In Japan, ninjas were mostly associated with spying, not assassination. When they slunk across borders they tended to turn into deadlier assassins, starting with the James Bond film You Only Live Twice in the 1960s, on through Hong Kong movies like the eye-popping Five Elements Ninjas in 1982, and up to the ninja society of the Hand, which was invented by Frank Miller in the 1980s and shows up in the recent Netflix Daredevil series.

Ninjas reached their height of Western popularity in the 1980s, when Japan’s economic rise led to both global resentment and envy. Ninjutsu martial arts schools training purportedly based on ninja techniques became popular in the US. I remember kids at my school excitedly debating the virtues of nunchucks and shuriken.

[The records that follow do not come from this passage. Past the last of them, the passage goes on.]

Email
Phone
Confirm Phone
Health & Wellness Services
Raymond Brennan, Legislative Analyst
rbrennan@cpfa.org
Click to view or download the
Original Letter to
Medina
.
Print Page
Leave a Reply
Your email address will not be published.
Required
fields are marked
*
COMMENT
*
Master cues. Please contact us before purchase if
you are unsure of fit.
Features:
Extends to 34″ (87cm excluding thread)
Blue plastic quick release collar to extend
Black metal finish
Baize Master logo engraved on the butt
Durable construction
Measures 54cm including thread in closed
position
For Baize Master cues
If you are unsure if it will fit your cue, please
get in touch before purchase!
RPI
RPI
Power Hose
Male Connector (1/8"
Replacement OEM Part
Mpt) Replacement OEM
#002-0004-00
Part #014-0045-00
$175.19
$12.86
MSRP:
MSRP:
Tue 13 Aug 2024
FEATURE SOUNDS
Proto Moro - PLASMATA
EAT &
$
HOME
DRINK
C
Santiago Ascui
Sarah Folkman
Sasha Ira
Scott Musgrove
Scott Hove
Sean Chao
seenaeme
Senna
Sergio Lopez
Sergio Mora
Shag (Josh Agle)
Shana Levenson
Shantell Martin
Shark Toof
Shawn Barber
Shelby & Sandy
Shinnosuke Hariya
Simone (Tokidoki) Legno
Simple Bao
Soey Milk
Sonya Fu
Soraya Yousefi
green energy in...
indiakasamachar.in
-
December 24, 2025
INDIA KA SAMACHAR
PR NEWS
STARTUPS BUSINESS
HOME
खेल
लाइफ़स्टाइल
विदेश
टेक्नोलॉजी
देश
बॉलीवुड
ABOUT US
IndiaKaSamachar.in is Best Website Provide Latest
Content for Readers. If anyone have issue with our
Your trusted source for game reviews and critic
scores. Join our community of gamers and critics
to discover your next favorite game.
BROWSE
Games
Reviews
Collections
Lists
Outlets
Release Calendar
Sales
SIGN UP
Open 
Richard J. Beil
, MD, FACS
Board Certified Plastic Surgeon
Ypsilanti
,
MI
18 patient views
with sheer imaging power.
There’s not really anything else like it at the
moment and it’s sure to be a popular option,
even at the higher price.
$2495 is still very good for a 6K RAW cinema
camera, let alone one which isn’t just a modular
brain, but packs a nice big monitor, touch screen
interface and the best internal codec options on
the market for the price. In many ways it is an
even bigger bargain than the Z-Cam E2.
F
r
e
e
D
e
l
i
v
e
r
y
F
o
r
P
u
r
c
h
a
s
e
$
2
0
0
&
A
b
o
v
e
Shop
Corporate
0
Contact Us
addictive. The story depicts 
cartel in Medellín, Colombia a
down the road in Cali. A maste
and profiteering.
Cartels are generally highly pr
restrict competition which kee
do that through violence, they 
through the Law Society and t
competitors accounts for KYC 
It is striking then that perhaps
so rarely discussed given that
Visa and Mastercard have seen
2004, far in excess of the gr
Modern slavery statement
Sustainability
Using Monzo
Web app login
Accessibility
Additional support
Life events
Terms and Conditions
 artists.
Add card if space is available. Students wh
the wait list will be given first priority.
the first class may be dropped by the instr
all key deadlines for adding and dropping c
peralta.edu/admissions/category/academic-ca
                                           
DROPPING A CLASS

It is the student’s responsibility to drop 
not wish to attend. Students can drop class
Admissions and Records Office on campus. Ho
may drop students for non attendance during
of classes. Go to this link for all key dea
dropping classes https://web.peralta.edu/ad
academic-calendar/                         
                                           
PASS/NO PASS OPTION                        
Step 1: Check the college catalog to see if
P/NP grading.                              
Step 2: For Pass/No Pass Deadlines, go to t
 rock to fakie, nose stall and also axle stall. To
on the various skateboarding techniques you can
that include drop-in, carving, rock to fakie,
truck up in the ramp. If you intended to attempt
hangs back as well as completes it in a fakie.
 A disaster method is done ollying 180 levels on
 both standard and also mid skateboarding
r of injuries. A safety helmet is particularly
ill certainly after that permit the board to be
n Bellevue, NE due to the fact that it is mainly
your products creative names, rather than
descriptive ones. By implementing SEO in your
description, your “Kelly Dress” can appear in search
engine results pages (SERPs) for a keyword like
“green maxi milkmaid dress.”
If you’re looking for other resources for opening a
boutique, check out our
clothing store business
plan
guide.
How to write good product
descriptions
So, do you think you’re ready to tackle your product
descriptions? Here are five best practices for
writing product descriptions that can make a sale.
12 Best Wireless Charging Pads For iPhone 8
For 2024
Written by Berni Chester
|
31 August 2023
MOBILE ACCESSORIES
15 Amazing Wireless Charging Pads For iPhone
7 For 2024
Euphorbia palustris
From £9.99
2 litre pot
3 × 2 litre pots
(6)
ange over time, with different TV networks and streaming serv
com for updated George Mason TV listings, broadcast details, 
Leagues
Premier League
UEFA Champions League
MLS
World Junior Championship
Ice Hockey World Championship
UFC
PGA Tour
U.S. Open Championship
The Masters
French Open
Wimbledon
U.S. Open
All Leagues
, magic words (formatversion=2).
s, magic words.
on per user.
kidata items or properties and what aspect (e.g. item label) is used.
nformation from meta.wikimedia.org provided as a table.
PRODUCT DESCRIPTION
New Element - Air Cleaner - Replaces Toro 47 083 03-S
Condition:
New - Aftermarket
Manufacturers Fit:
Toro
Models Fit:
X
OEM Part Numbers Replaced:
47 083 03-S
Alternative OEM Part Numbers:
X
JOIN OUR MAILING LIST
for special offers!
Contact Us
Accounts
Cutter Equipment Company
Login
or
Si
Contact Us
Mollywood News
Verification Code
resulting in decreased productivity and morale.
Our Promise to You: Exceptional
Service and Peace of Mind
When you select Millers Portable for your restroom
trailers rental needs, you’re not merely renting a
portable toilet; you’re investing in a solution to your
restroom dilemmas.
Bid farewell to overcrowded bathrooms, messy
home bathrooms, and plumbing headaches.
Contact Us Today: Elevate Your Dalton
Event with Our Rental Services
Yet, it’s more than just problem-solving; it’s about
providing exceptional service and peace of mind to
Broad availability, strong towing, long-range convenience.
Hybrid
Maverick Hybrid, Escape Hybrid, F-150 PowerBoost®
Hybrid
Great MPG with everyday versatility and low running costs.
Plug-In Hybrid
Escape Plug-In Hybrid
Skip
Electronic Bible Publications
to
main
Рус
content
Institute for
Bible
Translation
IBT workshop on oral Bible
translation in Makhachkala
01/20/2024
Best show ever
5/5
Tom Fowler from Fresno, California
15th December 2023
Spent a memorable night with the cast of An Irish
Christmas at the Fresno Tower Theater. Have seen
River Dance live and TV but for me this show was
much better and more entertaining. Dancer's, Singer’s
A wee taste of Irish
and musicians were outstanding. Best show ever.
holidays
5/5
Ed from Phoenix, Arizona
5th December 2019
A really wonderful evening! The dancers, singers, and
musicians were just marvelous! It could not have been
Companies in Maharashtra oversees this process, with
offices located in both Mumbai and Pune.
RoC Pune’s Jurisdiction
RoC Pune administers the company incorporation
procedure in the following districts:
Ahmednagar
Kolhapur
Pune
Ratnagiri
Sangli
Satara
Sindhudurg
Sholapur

Film representations of ninjas reflected Western anxieties about Japan; inscrutable, deadly, and ubiquitous.

Kate is ambivalent about its enthusiastically infiltrated and impure genre roots. The character herself is fluent in Japanese; as with many a mighty whitey before her, part of her cool and her mystique is the ease with which she can navigate in and blend into a foreign culture. And Ani, the moral center of the movie, has a Japanese mother and white father. Kate, in protecting her, is in part protecting and defending the film itself, with its mix of Japanese and white characters and tropes.

At the same time, though, the ultimate villains in the film are collaborating to extend white influence among the Japanese criminal gangs of the Yakuza. That’s presented as undermining Japanese honor and tradition embodied in the Japanese leader—but also embodied in Kate herself, who fights against impossible odds even as she faces death.

Kate makes a white woman the true icon of Japanese honor, even as it relies on the amazing talents of roomfuls of Asian stuntpeople. Part of what’s happening here is cultural appropriation. But part of what’s happening is simply the re-remixing of pulp genres and pulp that all went global decades ago. Kurosawa’s Seven Samurai, influenced by the Hollywood Westerns of American occupiers, became themselves the blueprint for Hollywood Westerns like The Magnificent Seven in the 1960s. All of this established the mixed East-West genre bricolage that eventually led to space cowboy Han Solo teaming up with space samurai Obi Wan Kenobi—who also looks like a space superhero.

The fact that superheroes, from space or the MCU, have conquered global cinema screens isn’t a surprise; it’s in thegenre’s spirit. Superheroes are empowerment fantasies. They’re stories about acquiring supreme physical and magical skills that allow heroes to conquer all foes. The whole point of Captain America and Iron Man and Dr. Strange is that they’re the most awesome forces for good in the universe. Everyone’s meant to cheer them on and/or want to be them.

By the same token, ninjas are supposed to be unbeatable and uncontainable; there’s no door or security which can protect against them. Like shadows, they slide into James Bond, into Wolverine, into China, into superheroes and fictions near and far. You can’t keep them out.

The ubiquity of mighty whitey stories is one way in which American culture can be racist and imperialist. Another way is by assuming that America’s the only culture with global influence, or the only one whose stories are overrunning the earth, via force or stealth. Kate leaves a wake of carnage behind her. But even she can’t escape the ninja.